In past posts, we have reported both on the Asian bank heists and Wannacry ransomware, which spread to hundreds of thousands of computers world-wide exploiting a Windows operating system vulnerability known now as Eternal Blue. A clandestine internet based group known as The Shadow Brokers released Eternal Blue as well as other NSA zero-day exploits into the wild, allowing anyone with the necessary tech savvy to turn it against any system of their choosing. Previous reporting from cybersecurity firms Kaspersky Labs, Symantec, and Fireye used patterns and clues within Wannacry’s code to conclude that The Lazarus Group, a hacking group known to be connected to the North Korean government, was indeed responsible. Subsequently, the NSA itself corroborated this story by issuing a statement pointing the finger at the Kim Jung-Un regime.
At the time, the malware exploit only made off with about $140,000 in Bitcoin from those willing to pay, although actually putting lives at risk by affecting medical services in the UK. Since then, the three bitcoin wallets reported to be the depositories saw no activity. But on August 2nd, after over 300 unique payments, the perpetrators finally began to reap their ill-gotten loot. In a rapid succession of seven withdrawals, the three wallets were quickly emptied. You have to give the North Koreans credit: market timing might have been a motive for cashing in. In recent months, Bitcoin has enjoyed a meteoric appreciation, and will now even split into two separate cryptocurrencies. An excellent NextGov account here estimates the return on waiting at about 20%. Who says the North Koreans don’t understand markets?
While the NSA predictably has not revealed their intelligence sources, internet security research groups Recorded Future and Team Cymru have recently published new findings on the pattern of North Korean cyber activity (the full report can be found here). The first finding of interest has to do with private—or more accurately elite—activity—and it is striking. As on the economic front, North Korea is not anywhere near as closed as it once was. From the report:
“Our analysis demonstrates that the limited number of North Korean leaders and ruling elite with access to the internet are actively engaged in Western and popular social media, regularly read international news, use many of the same services such as video streaming and online gaming, and above all, are not disconnected from the world at large or the impact North Korea’s actions have on the community of nations.”

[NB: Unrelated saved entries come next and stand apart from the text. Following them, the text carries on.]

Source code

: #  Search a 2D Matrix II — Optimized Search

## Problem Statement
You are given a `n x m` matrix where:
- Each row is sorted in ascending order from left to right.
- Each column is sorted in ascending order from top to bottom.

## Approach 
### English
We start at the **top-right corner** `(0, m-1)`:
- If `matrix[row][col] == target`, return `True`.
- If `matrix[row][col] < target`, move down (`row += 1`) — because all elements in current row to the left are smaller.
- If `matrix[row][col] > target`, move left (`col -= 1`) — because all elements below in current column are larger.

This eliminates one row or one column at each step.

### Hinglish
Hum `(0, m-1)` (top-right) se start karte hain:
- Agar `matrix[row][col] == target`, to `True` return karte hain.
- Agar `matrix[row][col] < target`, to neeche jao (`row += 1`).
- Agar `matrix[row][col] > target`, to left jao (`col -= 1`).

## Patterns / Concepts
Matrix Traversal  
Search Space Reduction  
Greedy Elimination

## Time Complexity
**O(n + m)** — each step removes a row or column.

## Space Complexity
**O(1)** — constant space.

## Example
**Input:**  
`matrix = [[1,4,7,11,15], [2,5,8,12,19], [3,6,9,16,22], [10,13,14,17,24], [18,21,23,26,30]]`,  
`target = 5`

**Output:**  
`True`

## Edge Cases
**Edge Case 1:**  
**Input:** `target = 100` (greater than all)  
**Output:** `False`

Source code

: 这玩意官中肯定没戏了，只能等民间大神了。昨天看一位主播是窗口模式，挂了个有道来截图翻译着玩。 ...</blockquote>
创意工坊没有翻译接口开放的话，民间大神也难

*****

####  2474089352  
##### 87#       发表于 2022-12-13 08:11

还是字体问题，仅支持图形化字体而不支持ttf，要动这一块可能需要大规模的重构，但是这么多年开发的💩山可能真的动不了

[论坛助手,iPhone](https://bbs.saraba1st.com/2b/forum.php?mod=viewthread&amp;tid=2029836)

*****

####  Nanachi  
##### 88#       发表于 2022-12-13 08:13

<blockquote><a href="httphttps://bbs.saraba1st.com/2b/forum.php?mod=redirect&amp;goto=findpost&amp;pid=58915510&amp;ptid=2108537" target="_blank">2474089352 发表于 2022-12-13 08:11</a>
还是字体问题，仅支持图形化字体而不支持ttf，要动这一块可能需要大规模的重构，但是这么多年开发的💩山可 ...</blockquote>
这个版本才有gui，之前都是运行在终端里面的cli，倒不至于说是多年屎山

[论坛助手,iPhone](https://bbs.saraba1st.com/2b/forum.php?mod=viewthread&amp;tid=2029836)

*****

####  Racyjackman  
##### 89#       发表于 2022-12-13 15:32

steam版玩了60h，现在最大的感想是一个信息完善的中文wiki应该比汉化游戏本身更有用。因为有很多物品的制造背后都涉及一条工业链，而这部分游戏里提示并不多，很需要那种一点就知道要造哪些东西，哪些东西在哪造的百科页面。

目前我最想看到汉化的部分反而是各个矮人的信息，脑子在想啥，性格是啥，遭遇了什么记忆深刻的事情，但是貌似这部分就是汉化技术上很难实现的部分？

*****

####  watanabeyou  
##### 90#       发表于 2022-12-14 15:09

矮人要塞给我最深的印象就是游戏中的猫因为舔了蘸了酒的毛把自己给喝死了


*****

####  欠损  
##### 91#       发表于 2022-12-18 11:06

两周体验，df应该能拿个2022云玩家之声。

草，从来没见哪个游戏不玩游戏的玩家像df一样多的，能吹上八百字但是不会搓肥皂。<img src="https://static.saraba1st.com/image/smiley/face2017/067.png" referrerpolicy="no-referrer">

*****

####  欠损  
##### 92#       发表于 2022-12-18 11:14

The second major finding is that the DPRK routes substantial traffic through internet nodes abroad. Of course, China is in this mix. But the surprise of the report is that Chinese networks only account for about 10% of traffic, with India being a more significant player and Indonesia, Mozambique, New Zealand, Kenya, and Nepal all playing a role as well. These patterns underscore the need for greater coordination on cyber issues as well as sanctions enforcement.
In that regard, the Department of State’s loss of its cyber coordinator, Christopher Painter, is not only a step in the wrong direction. It would seem to run counter to the President’s own May 11 Executive Order calling for a review to strengthen cybersecurity. For a good overview of the issues, see the recent Brookings Brief by Cameron Terry on the costs of such downsizing at State. It is part of a much, much larger pattern: see the review of developments at Foggy Bottom by the Foreign Policy team consisting of Robbie Gramer, Dan de Luce and Colum Lynch. Sadly, cyber is not the only area to see devastating cuts.